Risposta molecolare completa

BCR/ABL negativo

Risposta ottimale

+12 mesi (Dic 2011)

Risposta citogenetica completa

Risposta molecolare completa

BCR/ABL 0,0031% (IS)

Risposta ottimale

+18 mesi (Giu 2012)

Risposta citogenetica completa

Risposta molecolare completa

BCR/ABL 0,0066% (IS)

Risposta ottimale

Tabella II. Monitoraggio del paziente in corso di terapia con nilotinib

La terapia con nilotinib ha pertanto consentito l’ottenimento di una risposta ottimale, in accordo alle linee guida ELN, a tutti i controlli effettuati. Dopo 3 mesi di terapia, infatti, è stata ottenuta una risposta citogenetica completa, poi mantenuta durante tutto il successivo follow up, mentre a partire dal sesto mese di trattamento è stata ottenuta una risposta molecolare maggiore, mai riscontrata precedentemente in corso di trattamento con imatinib. Dal punto di vista cardiologico, il paziente ha mantenuto un buon compenso, nonostante la permanenza di una sintomatologia anginosa, che ha richiesto ripetuti aggiustamenti terapeutici.

Discussione e conclusioni

Il problema della possibile cardiotossicità dei farmaci inibitori delle tirosin chinasi è di estremo interesse in quanto, nella pratica clinica, è frequente la gestione di pazienti anziani, nei quali sono comuni la presenza di comorbilità e l’impiego di farmaci interferenti, spesso metabolizzati dallo stesso complesso enzimatico (CYP450) impiegato per i TKI.

In considerazione anche di questa realtà clinica, sono stati condotti numerosi studi volti a valutare la cardiotossicità intrinseca ai TKI, con risultati però discordanti tra studi in vitro e pratica clinica. Studi in vitro hanno infatti dimostrato un ruolo degli inibitori delle tirosin chinasi nella determinazione di una miopatia tossica: i cardiomiociti in coltura, in corso di esposizione a imatinib o nilotinib, vanno incontro ad attivazione di risposte allo stress da parte del reticolo endoplasmatico, collasso dei potenziali di membrana mitocondriali, rilascio dei citocromi c nel citosol, riduzione del contenuto cellulare di ATP e morte cellulare. Una ulteriore problematica è rappresentata dal fatto che i TKI non colpiscono selettivamente la proteina di fusione BCR/ABL, ma anche altri bersagli. Sia imatinib sia i TKI di seconda generazione, ad esempio, esercitano un’azione inibitoria anche su KIT, coinvolto nei processi riparatori dopo eventi ischemici miocardici, e su ABL, che svolge un ruolo protettivo dallo stress ossidativo.

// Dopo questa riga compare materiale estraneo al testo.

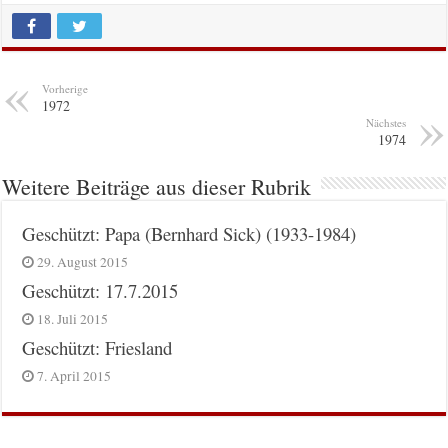
Vorherige
1972
Nächstes
1974
Weitere Beiträge aus dieser Rubrik
Geschützt: Papa (Bernhard Sick) (1933-1984)
29. August 2015
Geschützt: 17.7.2015
18. Juli 2015
Geschützt: Friesland
7. April 2015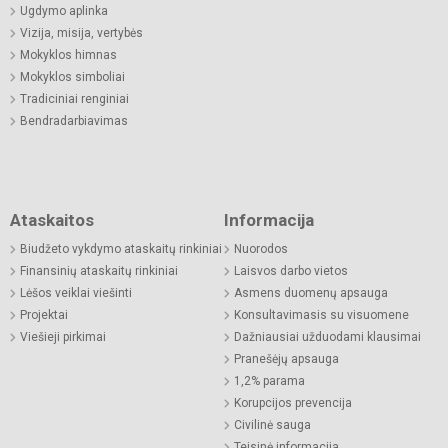
Ugdymo aplinka
Vizija, misija, vertybės
Mokyklos himnas
Mokyklos simboliai
Tradiciniai renginiai
Bendradarbiavimas
Ataskaitos
Informacija
Biudžeto vykdymo ataskaitų rinkiniai
Nuorodos
Finansinių ataskaitų rinkiniai
Laisvos darbo vietos
Lėšos veiklai viešinti
Asmens duomenų apsauga
Projektai
Konsultavimasis su visuomene
Viešieji pirkimai
Dažniausiai užduodami klausimai
Pranešėjų apsauga
1,2% parama
Korupcijos prevencija
Civilinė sauga
Teisinė informacija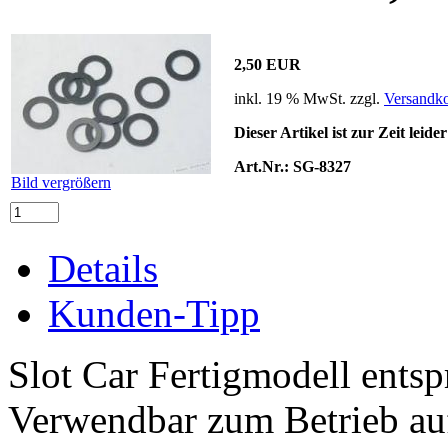
2,50 EUR
inkl. 19 % MwSt. zzgl.
Versandko
Dieser Artikel ist zur Zeit leide
Art.Nr.:
SG-8327
Bild vergrößern
Details
Kunden-Tipp
Slot Car Fertigmodell ents
Verwendbar zum Betrieb auf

Tuttavia questi dati ottenuti in vitro non sono stati confermati nella comune pratica clinica, in quanto la cardiotossicità in corso di terapia con TKI è un evento avverso possibile, ma raro. Ad esempio, per quanto riguarda nilotinib, studi che ne prevedevano un impiego sia come prima sia come seconda linea di terapia, con un follow up mediano di 18 mesi, non hanno evidenziato una cardiotossicità significativa.

Questo caso, in cui il paziente già era affetto da una importante cardiopatia, ne è la conferma: mantenendo infatti uno stretto monitoraggio clinico e cardiologico, nilotinib si è dimostrato un’alternativa ben tollerata e di sicura efficacia.